_Written task_: Arrange everything in the records from the first line down to the line containing "order: Cornales" as a numbered list, leaving out any blank lines.

Stored entries:

>> START

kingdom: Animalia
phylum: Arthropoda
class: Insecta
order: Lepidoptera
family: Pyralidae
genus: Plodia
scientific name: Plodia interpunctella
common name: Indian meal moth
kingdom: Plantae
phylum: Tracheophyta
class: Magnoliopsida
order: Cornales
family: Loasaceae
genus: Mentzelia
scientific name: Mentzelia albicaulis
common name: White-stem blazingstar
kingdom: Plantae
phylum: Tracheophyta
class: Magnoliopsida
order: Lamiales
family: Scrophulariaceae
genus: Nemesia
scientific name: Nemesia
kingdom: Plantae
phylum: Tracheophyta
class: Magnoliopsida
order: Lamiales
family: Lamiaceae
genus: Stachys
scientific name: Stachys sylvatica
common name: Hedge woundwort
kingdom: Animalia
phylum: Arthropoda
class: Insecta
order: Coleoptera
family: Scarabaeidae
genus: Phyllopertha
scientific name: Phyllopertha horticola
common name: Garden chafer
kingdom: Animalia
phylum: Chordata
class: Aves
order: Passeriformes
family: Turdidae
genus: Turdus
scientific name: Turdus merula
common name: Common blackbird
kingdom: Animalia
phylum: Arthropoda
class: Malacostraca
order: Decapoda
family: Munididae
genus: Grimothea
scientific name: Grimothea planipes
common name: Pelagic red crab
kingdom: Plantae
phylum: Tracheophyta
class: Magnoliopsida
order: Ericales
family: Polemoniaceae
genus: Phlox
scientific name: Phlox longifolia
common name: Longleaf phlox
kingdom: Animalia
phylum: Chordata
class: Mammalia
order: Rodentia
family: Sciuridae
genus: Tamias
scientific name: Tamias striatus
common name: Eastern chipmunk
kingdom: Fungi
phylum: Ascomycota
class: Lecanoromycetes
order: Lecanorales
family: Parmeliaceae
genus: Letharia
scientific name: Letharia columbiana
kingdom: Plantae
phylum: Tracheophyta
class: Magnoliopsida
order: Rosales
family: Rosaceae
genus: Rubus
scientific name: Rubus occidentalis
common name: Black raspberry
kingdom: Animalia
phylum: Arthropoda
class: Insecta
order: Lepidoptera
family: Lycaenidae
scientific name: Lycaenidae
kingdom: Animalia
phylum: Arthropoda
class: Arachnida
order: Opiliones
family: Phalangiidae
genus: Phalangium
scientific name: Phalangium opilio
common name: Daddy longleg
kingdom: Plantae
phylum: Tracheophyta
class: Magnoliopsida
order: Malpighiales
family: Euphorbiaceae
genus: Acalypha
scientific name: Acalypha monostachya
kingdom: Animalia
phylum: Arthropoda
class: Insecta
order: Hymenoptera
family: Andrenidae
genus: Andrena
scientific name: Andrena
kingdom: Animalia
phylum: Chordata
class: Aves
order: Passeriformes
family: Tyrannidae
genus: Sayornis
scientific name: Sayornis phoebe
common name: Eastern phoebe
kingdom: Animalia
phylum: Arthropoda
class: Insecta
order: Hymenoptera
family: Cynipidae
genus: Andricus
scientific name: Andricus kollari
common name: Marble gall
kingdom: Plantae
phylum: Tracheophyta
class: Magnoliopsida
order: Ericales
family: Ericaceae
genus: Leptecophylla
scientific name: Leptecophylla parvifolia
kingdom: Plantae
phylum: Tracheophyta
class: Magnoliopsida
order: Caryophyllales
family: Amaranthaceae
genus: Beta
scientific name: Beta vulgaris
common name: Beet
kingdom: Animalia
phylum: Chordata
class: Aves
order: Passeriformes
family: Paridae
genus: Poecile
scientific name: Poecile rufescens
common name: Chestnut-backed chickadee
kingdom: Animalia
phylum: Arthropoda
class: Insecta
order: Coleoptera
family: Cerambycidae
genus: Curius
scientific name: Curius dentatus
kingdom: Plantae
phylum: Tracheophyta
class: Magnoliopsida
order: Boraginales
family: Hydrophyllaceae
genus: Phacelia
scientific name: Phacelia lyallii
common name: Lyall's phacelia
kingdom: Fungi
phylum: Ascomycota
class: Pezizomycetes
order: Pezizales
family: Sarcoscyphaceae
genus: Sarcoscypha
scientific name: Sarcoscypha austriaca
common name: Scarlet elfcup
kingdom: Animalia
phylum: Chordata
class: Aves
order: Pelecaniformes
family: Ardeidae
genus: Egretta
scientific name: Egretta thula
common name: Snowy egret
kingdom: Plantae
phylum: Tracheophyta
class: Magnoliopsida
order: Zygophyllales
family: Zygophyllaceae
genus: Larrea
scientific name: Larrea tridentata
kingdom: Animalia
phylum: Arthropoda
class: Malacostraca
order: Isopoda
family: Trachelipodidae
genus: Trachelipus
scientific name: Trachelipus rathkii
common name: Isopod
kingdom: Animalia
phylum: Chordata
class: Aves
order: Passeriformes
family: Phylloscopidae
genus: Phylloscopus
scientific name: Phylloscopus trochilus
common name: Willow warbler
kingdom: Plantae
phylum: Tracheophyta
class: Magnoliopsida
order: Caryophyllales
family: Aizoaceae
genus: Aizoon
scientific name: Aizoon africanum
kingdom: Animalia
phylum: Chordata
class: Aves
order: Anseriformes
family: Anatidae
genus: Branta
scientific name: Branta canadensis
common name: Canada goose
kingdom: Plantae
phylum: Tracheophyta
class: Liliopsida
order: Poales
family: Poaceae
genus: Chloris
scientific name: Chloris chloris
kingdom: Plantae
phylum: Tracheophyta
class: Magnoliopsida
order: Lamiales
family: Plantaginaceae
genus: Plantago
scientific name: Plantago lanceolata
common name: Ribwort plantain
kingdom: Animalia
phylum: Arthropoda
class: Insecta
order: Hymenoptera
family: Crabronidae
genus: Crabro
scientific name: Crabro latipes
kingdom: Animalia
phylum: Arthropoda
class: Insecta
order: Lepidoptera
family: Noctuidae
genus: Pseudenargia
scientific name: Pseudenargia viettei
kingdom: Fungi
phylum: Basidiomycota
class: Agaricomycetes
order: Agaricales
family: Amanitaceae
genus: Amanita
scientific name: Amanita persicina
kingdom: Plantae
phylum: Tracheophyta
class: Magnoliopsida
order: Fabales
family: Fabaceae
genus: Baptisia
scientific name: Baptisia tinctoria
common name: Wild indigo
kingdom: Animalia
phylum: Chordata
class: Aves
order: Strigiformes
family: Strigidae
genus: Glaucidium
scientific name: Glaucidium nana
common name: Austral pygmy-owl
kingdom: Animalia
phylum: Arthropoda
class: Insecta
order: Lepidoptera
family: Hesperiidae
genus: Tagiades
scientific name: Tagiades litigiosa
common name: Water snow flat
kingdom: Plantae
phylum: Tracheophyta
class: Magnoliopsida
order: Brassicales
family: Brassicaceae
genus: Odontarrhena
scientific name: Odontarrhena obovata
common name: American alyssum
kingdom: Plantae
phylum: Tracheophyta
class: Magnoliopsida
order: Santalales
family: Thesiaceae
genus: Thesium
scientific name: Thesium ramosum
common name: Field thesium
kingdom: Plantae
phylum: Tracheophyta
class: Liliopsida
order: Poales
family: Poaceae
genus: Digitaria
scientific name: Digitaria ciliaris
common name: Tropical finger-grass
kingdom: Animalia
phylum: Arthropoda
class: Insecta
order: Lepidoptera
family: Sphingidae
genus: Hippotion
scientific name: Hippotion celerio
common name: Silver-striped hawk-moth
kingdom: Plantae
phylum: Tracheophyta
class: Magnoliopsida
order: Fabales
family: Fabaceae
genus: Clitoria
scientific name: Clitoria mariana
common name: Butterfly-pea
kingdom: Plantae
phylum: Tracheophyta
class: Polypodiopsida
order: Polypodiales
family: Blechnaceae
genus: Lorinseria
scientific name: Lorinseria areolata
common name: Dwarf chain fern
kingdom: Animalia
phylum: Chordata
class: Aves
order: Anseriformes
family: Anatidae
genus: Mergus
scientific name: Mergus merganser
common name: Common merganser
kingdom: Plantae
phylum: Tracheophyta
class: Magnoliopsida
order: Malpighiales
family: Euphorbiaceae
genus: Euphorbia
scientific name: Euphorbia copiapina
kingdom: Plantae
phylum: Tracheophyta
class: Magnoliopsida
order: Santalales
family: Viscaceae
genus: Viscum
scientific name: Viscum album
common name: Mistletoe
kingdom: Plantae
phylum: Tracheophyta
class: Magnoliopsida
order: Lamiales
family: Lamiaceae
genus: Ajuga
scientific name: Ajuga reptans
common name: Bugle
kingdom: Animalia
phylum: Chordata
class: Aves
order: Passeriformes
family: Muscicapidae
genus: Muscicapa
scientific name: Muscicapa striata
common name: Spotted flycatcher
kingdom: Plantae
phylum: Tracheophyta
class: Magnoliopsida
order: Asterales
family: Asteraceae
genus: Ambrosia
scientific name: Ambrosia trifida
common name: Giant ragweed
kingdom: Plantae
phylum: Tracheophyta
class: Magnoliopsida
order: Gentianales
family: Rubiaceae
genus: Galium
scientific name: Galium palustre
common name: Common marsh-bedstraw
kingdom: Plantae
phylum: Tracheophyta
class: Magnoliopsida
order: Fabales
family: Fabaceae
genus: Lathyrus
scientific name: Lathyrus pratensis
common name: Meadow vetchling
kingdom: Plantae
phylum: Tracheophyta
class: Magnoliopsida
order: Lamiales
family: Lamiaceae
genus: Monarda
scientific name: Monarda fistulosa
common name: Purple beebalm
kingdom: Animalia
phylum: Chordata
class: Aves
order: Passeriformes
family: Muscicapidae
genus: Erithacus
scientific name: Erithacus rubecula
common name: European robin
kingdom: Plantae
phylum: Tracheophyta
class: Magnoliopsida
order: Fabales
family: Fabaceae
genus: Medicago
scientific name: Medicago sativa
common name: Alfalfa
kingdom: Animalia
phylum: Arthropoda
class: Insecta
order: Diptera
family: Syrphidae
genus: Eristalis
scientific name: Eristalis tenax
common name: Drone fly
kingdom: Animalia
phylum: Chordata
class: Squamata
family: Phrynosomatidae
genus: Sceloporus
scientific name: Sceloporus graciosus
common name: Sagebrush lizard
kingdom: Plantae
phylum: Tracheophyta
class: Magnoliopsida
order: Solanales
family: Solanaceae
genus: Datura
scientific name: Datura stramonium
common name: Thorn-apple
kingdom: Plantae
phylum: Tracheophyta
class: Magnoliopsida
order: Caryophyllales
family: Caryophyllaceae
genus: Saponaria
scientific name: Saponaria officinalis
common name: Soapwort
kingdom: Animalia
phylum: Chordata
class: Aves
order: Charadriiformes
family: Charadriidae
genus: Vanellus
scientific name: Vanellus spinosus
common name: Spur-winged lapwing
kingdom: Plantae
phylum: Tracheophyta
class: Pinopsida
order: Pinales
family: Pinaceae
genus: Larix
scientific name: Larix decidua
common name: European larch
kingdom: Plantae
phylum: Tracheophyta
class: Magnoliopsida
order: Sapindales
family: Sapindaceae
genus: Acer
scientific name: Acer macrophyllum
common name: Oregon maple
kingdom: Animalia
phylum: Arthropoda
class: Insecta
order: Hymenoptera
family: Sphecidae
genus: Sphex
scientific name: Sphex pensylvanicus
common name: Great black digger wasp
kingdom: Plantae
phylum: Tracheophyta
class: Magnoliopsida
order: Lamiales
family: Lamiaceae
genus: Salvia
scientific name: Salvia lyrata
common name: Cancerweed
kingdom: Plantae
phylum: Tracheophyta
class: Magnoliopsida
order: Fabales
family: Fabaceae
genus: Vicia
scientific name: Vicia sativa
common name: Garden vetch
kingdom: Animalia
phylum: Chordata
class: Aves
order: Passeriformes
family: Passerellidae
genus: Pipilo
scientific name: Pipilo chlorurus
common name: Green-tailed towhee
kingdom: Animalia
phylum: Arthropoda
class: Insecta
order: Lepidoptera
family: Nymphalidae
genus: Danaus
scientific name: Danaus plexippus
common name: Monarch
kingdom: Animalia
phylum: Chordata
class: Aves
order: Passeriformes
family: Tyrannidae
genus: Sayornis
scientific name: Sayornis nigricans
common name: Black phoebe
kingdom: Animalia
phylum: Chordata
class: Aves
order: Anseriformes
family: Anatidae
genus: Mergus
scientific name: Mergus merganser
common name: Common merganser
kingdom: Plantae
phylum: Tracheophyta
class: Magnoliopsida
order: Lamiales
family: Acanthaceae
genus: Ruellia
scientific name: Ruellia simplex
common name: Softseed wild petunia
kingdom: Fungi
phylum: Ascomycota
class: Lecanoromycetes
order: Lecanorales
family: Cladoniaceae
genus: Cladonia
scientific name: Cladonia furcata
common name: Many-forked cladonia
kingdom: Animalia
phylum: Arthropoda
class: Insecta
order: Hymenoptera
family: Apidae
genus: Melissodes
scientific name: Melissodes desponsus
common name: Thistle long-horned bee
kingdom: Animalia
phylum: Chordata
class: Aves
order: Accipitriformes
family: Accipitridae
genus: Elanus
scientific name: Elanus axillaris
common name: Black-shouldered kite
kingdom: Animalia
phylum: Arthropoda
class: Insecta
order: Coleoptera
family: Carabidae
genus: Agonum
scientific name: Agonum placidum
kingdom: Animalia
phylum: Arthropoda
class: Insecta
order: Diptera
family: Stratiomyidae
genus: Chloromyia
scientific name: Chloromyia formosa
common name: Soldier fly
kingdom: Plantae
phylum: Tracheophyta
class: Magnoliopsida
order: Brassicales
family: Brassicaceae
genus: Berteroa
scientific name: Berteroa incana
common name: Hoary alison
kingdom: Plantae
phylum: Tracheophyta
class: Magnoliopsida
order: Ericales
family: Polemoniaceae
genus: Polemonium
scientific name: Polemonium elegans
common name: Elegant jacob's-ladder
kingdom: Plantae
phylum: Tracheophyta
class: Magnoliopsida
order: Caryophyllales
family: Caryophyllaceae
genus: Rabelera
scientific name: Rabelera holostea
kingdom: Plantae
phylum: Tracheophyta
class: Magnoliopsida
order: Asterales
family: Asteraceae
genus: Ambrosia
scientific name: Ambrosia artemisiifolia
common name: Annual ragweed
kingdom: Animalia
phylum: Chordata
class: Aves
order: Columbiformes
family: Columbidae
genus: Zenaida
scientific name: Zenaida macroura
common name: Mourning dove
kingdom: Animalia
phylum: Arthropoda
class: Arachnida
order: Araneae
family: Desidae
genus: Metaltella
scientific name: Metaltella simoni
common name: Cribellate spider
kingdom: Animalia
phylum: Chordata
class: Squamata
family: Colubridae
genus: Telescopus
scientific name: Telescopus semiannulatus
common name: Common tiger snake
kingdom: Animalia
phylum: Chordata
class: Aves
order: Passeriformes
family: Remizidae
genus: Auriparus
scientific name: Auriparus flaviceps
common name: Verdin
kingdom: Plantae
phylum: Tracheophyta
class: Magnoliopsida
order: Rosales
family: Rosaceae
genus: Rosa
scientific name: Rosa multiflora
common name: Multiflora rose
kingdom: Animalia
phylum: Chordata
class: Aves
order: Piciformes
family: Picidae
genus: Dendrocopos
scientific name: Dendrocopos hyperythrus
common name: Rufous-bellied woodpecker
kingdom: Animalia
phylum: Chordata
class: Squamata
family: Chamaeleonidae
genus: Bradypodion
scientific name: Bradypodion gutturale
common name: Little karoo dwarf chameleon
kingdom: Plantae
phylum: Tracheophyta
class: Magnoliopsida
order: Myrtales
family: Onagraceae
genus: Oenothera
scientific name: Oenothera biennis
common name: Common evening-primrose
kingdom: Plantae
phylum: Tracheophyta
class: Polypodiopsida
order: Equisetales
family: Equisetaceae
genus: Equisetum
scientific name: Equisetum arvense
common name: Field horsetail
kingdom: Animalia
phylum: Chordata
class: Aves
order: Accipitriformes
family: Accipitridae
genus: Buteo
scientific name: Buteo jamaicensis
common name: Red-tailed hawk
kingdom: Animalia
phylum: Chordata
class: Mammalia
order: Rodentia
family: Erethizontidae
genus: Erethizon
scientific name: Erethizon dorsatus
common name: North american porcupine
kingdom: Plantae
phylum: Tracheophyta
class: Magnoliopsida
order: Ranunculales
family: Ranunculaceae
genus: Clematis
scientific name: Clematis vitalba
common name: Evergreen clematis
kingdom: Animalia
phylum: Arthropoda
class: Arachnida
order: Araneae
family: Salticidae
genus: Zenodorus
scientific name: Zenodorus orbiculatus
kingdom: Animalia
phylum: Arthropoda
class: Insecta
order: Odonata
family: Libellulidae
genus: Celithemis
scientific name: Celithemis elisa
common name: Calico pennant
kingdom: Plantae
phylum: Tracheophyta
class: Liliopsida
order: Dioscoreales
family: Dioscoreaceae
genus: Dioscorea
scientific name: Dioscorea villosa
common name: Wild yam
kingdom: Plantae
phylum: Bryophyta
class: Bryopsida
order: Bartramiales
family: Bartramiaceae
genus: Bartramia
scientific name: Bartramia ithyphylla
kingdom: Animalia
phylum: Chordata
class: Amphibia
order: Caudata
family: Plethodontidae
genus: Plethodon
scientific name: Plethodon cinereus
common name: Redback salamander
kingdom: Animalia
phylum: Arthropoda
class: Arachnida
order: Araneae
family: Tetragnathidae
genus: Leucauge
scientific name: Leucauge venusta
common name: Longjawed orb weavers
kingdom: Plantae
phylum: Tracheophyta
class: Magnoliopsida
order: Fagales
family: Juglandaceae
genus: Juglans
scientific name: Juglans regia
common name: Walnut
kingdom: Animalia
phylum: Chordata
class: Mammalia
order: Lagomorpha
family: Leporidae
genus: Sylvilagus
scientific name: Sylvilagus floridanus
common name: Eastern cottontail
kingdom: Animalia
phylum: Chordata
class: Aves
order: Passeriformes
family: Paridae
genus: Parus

>> END

_Complete response_:
1. kingdom: Animalia
2. phylum: Arthropoda
3. class: Insecta
4. order: Lepidoptera
5. family: Pyralidae
6. genus: Plodia
7. scientific name: Plodia interpunctella
8. common name: Indian meal moth
9. kingdom: Plantae
10. phylum: Tracheophyta
11. class: Magnoliopsida
12. order: Cornales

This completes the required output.